Written by new-contact on Jun 20, 2014. Posted in Incentive News

Independence Day producer advocates Oregon filming incentive boost

Producer Dean Devlin has advocated changes to the filming incentive programme in Oregon. Best known for his 90s movie hits Independence Day and Stargate, Devlin has also filmed extensively in Oregon for long-running crime drama Leverage and adventure series The Librarian.

Devlin is currently working on the big-budget disaster movie Geostorm, but has had to take the production to Louisiana to benefit from the state’s filming incentives, reports the Portland Business Journal.

Oregon offers a 20% cash rebate as a filming incentive, but an annual funding cap of just USD10 million means it’s not a viable location for big-budget productions.

“I’m about to start shooting a USD100 million-plus movie but I have to do it in New Orleans because there’s not enough incentive dollars in Oregon,” Devlin told the outlet: “It’s absolutely a shame. I’d like to do all of my productions there but I can’t do it when we run out of incentive money.
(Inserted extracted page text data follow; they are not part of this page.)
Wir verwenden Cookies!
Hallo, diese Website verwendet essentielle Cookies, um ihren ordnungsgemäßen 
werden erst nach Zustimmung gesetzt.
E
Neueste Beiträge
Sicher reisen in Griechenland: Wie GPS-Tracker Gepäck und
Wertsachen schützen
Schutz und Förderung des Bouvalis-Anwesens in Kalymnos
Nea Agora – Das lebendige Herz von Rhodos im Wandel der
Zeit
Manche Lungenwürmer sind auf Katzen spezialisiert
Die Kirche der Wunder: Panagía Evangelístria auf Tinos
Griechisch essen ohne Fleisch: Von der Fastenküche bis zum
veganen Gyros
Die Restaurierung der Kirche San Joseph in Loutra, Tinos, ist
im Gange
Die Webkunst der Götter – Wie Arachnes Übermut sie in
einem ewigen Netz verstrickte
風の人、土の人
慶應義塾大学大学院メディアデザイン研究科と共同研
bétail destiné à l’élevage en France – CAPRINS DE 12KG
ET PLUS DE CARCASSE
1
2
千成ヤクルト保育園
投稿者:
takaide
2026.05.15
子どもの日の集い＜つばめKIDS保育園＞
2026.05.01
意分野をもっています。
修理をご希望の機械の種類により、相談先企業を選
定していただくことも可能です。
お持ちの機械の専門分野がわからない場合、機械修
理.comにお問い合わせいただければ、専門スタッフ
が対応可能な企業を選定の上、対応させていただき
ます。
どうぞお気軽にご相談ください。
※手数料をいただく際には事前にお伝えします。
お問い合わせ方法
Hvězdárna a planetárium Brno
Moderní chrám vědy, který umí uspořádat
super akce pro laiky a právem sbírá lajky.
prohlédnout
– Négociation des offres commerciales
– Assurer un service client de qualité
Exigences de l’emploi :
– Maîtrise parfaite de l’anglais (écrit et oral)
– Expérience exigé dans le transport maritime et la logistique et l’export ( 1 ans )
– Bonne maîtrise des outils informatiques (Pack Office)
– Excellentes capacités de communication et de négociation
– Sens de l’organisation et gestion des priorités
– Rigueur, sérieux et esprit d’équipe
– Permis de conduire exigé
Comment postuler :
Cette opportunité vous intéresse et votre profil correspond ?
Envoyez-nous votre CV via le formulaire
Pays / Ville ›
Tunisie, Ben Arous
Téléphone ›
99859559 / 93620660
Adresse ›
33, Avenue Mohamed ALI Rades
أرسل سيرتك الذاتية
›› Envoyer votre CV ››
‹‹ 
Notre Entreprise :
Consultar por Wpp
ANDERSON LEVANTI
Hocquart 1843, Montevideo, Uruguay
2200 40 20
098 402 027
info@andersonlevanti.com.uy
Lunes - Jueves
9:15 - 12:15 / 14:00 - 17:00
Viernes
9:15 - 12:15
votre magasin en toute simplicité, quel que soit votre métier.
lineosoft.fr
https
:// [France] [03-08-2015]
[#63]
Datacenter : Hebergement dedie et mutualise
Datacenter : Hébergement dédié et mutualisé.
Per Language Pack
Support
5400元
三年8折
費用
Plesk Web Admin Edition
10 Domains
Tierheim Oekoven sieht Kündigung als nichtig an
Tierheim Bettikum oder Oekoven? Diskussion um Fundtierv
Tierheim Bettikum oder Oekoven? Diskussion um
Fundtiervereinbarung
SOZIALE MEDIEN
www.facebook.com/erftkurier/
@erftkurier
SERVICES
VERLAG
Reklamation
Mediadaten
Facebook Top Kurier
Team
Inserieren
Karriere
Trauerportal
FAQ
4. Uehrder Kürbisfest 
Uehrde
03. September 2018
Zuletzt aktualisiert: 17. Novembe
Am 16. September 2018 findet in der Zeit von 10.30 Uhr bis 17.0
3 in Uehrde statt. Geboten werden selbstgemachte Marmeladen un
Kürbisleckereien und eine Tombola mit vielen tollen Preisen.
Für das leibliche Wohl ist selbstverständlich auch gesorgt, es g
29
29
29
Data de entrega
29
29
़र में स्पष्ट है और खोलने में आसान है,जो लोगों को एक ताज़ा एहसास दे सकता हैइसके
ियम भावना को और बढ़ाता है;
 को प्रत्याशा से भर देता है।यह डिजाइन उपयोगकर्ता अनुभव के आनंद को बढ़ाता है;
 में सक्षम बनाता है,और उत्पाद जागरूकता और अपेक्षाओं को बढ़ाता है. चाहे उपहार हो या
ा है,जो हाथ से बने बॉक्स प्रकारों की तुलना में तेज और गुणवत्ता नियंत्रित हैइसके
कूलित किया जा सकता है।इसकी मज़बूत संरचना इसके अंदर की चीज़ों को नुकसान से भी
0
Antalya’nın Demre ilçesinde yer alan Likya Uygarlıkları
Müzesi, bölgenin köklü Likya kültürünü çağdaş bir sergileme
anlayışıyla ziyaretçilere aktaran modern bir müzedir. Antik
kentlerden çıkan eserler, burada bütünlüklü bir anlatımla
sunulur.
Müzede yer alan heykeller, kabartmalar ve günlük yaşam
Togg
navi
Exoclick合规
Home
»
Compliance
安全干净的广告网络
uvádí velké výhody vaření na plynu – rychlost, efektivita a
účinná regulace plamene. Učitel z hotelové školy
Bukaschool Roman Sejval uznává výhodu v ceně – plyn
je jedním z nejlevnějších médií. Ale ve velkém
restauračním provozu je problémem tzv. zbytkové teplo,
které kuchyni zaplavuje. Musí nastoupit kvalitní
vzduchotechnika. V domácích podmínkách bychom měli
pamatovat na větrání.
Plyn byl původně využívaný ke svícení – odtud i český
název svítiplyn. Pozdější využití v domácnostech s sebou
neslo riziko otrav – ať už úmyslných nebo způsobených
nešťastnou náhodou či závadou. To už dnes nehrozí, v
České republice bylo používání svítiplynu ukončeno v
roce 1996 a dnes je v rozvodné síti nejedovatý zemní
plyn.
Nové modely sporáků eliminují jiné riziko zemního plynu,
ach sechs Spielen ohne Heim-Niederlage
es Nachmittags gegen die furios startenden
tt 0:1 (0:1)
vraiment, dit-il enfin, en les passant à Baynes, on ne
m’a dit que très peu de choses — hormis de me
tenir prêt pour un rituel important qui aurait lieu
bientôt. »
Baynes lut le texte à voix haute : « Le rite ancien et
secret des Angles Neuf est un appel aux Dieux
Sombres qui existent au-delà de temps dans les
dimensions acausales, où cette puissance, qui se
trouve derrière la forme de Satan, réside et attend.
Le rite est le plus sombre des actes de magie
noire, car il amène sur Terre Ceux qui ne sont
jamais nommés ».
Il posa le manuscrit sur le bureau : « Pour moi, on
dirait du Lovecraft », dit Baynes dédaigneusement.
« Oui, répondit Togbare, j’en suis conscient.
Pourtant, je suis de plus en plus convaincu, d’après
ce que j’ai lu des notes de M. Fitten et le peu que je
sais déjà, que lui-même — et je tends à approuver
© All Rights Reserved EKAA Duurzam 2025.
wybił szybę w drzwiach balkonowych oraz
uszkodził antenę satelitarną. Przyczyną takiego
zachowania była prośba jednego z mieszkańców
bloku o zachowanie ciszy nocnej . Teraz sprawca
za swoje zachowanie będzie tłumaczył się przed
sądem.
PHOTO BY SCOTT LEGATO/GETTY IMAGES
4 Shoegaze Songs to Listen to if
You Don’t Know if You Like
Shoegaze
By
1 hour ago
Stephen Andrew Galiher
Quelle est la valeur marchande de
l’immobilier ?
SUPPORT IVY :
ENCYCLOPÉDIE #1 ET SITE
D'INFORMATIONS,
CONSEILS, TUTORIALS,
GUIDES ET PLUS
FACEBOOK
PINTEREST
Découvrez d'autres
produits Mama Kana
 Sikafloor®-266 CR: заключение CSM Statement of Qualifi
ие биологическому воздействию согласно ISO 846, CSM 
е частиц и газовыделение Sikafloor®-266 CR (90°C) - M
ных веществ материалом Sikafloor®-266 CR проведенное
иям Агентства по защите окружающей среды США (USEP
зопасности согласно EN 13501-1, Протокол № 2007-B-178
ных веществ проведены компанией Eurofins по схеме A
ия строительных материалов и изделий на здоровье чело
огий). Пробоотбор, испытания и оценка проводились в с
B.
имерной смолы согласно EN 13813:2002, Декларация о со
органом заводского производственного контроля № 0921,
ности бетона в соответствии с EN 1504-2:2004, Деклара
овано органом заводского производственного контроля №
“I’m a strong advocate now for lifting the cap. [The tax incentives are] 42% in Alaska, and I think Oregon would be competitive at its current percentage rate if we lifted or raised the cap significantly.”

Annual spending caps are a controversial element of filming incentive programmes across the US. California, Florida, Pennsylvania and Michigan are among the states that offer competitive filming incentive percentages but are hamstrung by annual funds that local production industries claim are too low. New York’s filming tax credit programme is worth USD420 million a year, more than four times that of California.

Louisiana has become one of the top production centres in the US partly as a result of an uncapped 30% filming incentive, but most parts of the country are reluctant to follow the same model.